ModernTribe started as an online store, then experimented with pop-up locations before opening a brick-and-mortar store in an unlikely location for a Judaica shop, Atlanta’s Sweet Auburn district.
Now owner Jennie Rivlin Roberts is testing the oldest of old-school outlets for ModernTribe: The Temple.
At the start of November, ModernTribe began operating a self-serve store inside the Midtown synagogue’s coffee shop, which itself occupies the space that used to be the congregational gift shop.
The partnership is an attempt to solve the riddle of the synagogue gift shop, which traditionally provides members with a place to buy such necessities as mezuzot, simcha gifts and Chanukah candles but can frustrate potential customers with irregular hours. Many congregations have closed their shops.
“Like many gift shops around the country in synagogues, we found that ours was being less and less productive,” Temple President Jonathan Amsler said. A lack of volunteers led to irregular hours, and sales were low when the shop was open.
To make the space just inside the synagogue entrance more welcoming, “we decided to get out of the gift business and into the coffee business,” Amsler said. Any time except Shabbat, people can help themselves at a single-serve coffee machine and use the WiFi.

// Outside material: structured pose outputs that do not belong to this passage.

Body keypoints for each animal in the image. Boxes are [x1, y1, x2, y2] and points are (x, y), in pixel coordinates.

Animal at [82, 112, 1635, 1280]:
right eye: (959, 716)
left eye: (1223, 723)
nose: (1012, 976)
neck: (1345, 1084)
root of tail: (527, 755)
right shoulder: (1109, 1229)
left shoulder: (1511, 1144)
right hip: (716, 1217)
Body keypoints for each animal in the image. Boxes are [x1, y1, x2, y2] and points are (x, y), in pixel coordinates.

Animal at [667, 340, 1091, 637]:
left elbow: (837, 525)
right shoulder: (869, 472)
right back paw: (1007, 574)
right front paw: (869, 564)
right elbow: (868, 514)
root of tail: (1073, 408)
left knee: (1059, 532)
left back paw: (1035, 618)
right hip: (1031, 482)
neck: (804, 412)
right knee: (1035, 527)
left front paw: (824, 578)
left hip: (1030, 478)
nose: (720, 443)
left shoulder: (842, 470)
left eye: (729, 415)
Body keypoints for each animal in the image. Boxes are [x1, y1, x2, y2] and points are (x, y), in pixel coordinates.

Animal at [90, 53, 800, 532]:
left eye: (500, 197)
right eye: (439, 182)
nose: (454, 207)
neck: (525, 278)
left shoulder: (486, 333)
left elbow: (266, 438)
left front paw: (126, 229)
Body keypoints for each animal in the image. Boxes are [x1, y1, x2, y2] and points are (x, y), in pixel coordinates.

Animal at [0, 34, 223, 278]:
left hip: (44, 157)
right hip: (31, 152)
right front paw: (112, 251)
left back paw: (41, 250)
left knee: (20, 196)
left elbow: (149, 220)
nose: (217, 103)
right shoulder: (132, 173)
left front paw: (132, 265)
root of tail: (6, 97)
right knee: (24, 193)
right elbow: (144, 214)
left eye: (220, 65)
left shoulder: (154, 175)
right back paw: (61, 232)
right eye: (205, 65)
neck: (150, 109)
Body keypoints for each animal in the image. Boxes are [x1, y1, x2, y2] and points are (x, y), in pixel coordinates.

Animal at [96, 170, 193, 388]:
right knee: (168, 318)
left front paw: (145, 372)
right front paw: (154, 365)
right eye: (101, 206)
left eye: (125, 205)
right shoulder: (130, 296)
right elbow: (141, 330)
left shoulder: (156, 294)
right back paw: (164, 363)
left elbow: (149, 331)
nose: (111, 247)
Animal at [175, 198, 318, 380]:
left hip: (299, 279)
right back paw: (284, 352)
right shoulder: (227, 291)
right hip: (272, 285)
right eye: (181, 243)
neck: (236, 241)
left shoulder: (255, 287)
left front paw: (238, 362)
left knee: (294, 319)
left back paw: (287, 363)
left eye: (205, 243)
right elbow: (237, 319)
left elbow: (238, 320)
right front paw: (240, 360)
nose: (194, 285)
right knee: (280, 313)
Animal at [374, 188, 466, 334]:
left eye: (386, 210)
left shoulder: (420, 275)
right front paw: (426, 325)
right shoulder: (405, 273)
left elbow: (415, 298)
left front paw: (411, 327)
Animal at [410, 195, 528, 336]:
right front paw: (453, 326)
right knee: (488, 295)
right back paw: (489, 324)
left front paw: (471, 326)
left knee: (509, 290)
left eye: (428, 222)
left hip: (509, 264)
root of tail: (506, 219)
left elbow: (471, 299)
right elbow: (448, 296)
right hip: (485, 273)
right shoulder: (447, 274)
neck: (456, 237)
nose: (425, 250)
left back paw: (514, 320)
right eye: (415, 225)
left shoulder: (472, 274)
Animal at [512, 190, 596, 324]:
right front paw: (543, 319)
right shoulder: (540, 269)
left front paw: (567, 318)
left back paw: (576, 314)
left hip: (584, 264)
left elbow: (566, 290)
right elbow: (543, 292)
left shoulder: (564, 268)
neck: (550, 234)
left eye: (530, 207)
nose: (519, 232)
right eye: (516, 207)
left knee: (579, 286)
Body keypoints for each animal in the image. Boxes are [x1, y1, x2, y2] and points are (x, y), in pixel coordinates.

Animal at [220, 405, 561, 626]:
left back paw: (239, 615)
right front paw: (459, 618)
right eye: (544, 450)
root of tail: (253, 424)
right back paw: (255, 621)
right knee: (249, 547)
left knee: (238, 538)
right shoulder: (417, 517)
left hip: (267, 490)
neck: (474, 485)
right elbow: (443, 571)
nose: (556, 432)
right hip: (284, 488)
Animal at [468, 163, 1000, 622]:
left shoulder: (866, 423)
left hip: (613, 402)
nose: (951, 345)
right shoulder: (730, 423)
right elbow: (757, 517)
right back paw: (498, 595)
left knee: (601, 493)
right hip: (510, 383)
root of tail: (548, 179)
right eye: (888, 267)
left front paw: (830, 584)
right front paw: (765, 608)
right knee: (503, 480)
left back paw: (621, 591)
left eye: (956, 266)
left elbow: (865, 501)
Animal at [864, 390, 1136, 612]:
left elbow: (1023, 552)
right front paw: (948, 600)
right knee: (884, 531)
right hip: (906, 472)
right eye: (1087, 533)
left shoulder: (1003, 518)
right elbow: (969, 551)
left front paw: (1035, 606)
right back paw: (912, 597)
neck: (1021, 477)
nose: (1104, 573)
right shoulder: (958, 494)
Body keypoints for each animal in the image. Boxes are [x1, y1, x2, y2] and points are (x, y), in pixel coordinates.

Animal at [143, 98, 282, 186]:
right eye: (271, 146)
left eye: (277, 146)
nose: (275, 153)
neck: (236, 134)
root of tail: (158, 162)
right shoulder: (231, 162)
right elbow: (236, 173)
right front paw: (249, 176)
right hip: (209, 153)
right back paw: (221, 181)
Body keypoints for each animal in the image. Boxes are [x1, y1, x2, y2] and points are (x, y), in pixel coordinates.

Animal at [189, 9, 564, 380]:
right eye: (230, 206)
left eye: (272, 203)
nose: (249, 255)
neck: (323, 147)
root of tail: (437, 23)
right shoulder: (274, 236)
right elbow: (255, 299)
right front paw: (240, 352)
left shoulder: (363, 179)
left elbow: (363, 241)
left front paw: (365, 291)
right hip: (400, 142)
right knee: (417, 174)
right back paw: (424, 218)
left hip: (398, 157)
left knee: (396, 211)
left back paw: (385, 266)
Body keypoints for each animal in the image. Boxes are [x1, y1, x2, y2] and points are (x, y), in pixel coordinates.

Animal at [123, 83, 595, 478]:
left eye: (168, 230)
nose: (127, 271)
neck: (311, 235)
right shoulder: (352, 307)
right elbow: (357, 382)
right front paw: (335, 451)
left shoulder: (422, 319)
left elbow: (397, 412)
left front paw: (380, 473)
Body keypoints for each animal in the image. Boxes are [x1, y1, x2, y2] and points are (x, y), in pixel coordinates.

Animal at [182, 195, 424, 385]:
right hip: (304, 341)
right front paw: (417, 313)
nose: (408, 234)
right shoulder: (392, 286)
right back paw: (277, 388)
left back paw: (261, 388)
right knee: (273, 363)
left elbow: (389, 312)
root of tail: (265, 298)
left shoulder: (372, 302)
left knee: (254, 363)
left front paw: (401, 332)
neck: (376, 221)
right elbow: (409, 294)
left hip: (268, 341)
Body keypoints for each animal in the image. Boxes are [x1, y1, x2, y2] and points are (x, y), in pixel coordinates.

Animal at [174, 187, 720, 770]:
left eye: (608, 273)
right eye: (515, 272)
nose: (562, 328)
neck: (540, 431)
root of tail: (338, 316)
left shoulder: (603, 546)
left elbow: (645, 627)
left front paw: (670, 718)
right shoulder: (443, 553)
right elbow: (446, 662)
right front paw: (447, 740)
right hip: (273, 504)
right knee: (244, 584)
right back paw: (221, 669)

In the conversion, The Temple left space along the walls for a small gift shop to provide congregants’ necessities, but Amsler said ModernTribe was the only Judaica store that showed any interest in the opportunity.
“ModernTribe was a godsend in some sense,” Amsler said, explaining that Rivlin Roberts provided all the answers The Temple needed.
The shop requires no staffing. All the merchandise is on open shelves. Customers browse, take what they want and check themselves out on an intuitive iPad-based credit card system, which helps Rivlin Roberts monitor inventory. The Temple offered to install locked glass doors on the shelves to prevent theft, but that setup would have required someone to be available to unlock the cabinets for any sales, undermining the self-service model.
Rivlin Roberts said that because it’s a synagogue, she thinks the honor system has a good chance to work. The presence of a security guard a few steps away at the synagogue doors should help, as should the fact that The Temple gets 10 percent of all sales.
“I was very flattered that The Temple reached out to ModernTribe,” even though she had initial skepticism about the idea, Rivlin Roberts said. “They thought ModernTribe had cachet and people would be more excited.”
So she invested about $500 in the iPad and related equipment and in signage for the satellite shop, which she stocked with about $3,500 worth of merchandise.
She’s hopeful that the Temple partnership will prove profitable itself and spark additional sales online or at her main store through the marketing value of having the ModernTribe name and products in a prominent place. But the big payoff could come from replicating the model.
If the self-serve store works — if theft isn’t a problem and if technical glitches such as the power cord being disconnected are solved — Rivlin Roberts said she’d love to have 25 to 50 similar locations in synagogues and other Jewish facilities that want to provide the service of Judaica sales but haven’t been able to make gift shops work.
She said that expanded retail footprint also would enable ModernTribe to increase its product development, which now consists largely of T-shirts.
“It’s open, and Chanukah is a good time to test it,” Rivlin Roberts said. “Then we’ll go from there.”